Start of Entries provided

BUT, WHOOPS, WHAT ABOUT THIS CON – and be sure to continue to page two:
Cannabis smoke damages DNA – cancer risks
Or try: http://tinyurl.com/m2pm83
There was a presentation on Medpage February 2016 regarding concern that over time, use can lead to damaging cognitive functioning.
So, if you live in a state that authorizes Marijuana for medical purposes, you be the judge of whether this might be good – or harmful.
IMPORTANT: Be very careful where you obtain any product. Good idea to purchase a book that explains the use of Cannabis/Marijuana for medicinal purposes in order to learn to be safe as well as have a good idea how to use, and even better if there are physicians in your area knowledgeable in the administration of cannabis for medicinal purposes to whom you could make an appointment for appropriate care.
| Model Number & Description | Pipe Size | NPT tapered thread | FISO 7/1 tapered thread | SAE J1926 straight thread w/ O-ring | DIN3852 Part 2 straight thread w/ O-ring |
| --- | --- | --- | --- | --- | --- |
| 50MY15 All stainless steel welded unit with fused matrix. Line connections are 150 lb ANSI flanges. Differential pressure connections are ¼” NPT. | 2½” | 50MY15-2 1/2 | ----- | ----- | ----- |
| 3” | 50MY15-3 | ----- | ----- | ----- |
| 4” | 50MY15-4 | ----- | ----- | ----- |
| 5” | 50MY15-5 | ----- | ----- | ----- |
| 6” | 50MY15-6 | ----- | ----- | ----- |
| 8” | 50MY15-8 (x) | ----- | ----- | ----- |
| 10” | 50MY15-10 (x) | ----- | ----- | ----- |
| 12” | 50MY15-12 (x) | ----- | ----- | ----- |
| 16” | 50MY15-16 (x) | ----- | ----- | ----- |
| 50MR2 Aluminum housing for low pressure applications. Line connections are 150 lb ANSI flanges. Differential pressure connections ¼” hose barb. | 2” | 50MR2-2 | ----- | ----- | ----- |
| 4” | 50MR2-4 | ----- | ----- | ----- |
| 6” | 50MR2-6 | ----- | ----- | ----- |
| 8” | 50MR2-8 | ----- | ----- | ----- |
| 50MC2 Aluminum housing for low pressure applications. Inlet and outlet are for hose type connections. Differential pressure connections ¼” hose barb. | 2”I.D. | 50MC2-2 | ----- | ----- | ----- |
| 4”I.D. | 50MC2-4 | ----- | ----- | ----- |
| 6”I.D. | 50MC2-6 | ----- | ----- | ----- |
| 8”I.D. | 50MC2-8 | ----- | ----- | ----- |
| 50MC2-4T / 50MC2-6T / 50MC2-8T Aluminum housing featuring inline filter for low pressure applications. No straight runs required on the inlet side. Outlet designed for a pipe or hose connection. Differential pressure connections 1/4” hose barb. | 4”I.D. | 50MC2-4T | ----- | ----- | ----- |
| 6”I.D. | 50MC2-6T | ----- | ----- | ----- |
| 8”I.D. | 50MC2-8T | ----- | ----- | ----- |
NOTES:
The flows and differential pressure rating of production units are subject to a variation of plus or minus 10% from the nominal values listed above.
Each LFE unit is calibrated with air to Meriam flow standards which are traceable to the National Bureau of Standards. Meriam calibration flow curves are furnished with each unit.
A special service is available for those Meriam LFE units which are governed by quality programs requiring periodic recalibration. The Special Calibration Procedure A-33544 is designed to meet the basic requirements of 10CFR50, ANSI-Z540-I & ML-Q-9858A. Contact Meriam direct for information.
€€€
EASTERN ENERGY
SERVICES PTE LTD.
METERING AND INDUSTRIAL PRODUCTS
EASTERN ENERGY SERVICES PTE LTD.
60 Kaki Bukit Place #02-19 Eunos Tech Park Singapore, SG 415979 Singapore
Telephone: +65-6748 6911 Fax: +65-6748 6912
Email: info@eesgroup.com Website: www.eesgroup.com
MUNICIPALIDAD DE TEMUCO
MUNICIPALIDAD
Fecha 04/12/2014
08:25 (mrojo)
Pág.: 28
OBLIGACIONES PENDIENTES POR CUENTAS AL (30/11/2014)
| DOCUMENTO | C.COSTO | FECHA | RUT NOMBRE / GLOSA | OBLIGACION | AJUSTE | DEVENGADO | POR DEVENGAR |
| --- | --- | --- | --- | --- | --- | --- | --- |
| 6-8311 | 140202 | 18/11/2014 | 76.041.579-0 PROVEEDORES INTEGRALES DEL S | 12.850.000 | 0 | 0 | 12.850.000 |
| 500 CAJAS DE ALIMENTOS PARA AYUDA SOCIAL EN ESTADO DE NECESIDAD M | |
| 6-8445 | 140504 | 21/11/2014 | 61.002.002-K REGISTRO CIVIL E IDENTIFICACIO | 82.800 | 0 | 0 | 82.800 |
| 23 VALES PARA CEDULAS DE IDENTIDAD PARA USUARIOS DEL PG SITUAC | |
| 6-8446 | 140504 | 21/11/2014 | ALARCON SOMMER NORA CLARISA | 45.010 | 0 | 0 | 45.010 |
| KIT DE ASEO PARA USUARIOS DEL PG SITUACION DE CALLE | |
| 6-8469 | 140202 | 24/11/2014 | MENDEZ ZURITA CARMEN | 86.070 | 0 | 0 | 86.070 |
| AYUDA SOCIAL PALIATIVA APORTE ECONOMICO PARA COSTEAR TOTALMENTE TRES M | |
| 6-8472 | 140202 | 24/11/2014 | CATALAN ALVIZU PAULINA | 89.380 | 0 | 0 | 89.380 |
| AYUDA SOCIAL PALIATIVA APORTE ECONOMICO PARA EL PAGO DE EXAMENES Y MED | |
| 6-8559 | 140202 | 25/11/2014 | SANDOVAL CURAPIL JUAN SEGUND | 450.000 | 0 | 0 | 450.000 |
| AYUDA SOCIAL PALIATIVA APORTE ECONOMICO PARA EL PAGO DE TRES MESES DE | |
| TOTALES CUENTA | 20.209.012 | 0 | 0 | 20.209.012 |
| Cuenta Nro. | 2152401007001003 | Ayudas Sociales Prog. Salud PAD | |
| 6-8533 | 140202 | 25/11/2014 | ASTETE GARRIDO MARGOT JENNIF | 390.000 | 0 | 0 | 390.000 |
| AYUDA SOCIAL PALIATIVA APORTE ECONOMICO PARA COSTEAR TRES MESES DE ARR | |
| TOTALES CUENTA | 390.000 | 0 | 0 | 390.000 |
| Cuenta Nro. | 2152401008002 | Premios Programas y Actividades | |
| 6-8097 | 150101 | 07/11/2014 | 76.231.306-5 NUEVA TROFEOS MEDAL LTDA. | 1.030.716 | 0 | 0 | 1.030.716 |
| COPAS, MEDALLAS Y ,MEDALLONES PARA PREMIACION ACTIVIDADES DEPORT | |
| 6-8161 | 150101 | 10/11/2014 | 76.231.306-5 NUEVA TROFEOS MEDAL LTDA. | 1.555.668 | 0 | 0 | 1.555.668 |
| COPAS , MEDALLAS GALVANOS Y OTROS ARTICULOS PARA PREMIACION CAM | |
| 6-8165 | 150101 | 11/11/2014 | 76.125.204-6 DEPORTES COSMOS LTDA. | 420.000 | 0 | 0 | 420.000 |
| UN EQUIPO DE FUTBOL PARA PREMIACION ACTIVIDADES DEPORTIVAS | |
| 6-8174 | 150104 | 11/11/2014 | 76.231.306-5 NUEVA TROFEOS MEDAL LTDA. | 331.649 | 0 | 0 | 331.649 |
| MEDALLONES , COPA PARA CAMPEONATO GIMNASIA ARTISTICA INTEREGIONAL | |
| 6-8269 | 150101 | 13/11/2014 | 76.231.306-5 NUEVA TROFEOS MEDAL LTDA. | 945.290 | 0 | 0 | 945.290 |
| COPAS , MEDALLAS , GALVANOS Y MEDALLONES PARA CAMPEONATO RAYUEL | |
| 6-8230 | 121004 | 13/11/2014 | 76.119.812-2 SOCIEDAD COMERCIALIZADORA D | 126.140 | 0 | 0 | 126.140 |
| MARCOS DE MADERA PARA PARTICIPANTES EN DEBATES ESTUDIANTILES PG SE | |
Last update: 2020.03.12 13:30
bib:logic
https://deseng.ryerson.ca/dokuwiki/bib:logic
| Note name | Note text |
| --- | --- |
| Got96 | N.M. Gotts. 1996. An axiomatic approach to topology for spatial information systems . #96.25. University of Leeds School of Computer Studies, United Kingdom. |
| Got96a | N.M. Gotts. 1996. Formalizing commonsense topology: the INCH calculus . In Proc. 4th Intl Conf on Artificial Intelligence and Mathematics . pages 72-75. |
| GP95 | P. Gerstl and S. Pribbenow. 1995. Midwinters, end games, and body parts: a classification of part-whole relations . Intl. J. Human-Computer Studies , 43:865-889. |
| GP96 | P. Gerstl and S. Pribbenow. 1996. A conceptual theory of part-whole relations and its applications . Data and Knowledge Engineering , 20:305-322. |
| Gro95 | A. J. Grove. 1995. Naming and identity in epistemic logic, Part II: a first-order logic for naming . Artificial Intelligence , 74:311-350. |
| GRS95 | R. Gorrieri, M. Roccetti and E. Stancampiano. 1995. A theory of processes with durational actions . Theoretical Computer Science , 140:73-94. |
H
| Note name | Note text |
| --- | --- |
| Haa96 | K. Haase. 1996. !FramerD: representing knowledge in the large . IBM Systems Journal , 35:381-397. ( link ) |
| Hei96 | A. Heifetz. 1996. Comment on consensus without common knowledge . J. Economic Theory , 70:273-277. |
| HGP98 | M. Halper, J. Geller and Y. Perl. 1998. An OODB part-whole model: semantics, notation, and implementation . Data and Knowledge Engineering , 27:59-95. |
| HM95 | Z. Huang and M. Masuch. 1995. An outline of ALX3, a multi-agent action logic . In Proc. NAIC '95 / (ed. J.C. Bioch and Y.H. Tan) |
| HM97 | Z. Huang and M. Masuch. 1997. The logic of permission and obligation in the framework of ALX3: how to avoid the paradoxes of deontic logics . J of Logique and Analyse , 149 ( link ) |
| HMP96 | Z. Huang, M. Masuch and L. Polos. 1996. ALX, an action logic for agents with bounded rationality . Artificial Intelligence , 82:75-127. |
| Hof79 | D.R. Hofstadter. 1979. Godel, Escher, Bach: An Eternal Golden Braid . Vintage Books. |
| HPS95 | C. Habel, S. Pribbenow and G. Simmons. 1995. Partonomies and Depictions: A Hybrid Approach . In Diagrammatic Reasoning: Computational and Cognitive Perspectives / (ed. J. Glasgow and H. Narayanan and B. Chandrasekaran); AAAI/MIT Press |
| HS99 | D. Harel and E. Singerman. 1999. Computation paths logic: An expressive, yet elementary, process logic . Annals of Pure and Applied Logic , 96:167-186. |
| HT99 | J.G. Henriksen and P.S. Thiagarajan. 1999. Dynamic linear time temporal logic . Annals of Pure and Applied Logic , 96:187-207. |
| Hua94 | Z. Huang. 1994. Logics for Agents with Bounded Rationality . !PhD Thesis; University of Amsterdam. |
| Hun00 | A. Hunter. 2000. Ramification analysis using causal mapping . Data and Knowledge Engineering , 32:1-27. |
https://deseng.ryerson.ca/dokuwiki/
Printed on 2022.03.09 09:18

End of Entries provided

• _Task objective_
Look above for the line with "60 Kaki Bukit" and the line with "0 | 1.555.668 |", and reproduce exactly those two lines plus every line between, nothing more.

• _Answer to the exercise_
60 Kaki Bukit Place #02-19 Eunos Tech Park Singapore, SG 415979 Singapore
Telephone: +65-6748 6911 Fax: +65-6748 6912
Email: info@eesgroup.com Website: www.eesgroup.com
MUNICIPALIDAD DE TEMUCO
MUNICIPALIDAD
Fecha 04/12/2014
08:25 (mrojo)
Pág.: 28
OBLIGACIONES PENDIENTES POR CUENTAS AL (30/11/2014)
| DOCUMENTO | C.COSTO | FECHA | RUT NOMBRE / GLOSA | OBLIGACION | AJUSTE | DEVENGADO | POR DEVENGAR |
| --- | --- | --- | --- | --- | --- | --- | --- |
| 6-8311 | 140202 | 18/11/2014 | 76.041.579-0 PROVEEDORES INTEGRALES DEL S | 12.850.000 | 0 | 0 | 12.850.000 |
| 500 CAJAS DE ALIMENTOS PARA AYUDA SOCIAL EN ESTADO DE NECESIDAD M | |
| 6-8445 | 140504 | 21/11/2014 | 61.002.002-K REGISTRO CIVIL E IDENTIFICACIO | 82.800 | 0 | 0 | 82.800 |
| 23 VALES PARA CEDULAS DE IDENTIDAD PARA USUARIOS DEL PG SITUAC | |
| 6-8446 | 140504 | 21/11/2014 | ALARCON SOMMER NORA CLARISA | 45.010 | 0 | 0 | 45.010 |
| KIT DE ASEO PARA USUARIOS DEL PG SITUACION DE CALLE | |
| 6-8469 | 140202 | 24/11/2014 | MENDEZ ZURITA CARMEN | 86.070 | 0 | 0 | 86.070 |
| AYUDA SOCIAL PALIATIVA APORTE ECONOMICO PARA COSTEAR TOTALMENTE TRES M | |
| 6-8472 | 140202 | 24/11/2014 | CATALAN ALVIZU PAULINA | 89.380 | 0 | 0 | 89.380 |
| AYUDA SOCIAL PALIATIVA APORTE ECONOMICO PARA EL PAGO DE EXAMENES Y MED | |
| 6-8559 | 140202 | 25/11/2014 | SANDOVAL CURAPIL JUAN SEGUND | 450.000 | 0 | 0 | 450.000 |
| AYUDA SOCIAL PALIATIVA APORTE ECONOMICO PARA EL PAGO DE TRES MESES DE | |
| TOTALES CUENTA | 20.209.012 | 0 | 0 | 20.209.012 |
| Cuenta Nro. | 2152401007001003 | Ayudas Sociales Prog. Salud PAD | |
| 6-8533 | 140202 | 25/11/2014 | ASTETE GARRIDO MARGOT JENNIF | 390.000 | 0 | 0 | 390.000 |
| AYUDA SOCIAL PALIATIVA APORTE ECONOMICO PARA COSTEAR TRES MESES DE ARR | |
| TOTALES CUENTA | 390.000 | 0 | 0 | 390.000 |
| Cuenta Nro. | 2152401008002 | Premios Programas y Actividades | |
| 6-8097 | 150101 | 07/11/2014 | 76.231.306-5 NUEVA TROFEOS MEDAL LTDA. | 1.030.716 | 0 | 0 | 1.030.716 |
| COPAS, MEDALLAS Y ,MEDALLONES PARA PREMIACION ACTIVIDADES DEPORT | |
| 6-8161 | 150101 | 10/11/2014 | 76.231.306-5 NUEVA TROFEOS MEDAL LTDA. | 1.555.668 | 0 | 0 | 1.555.668 |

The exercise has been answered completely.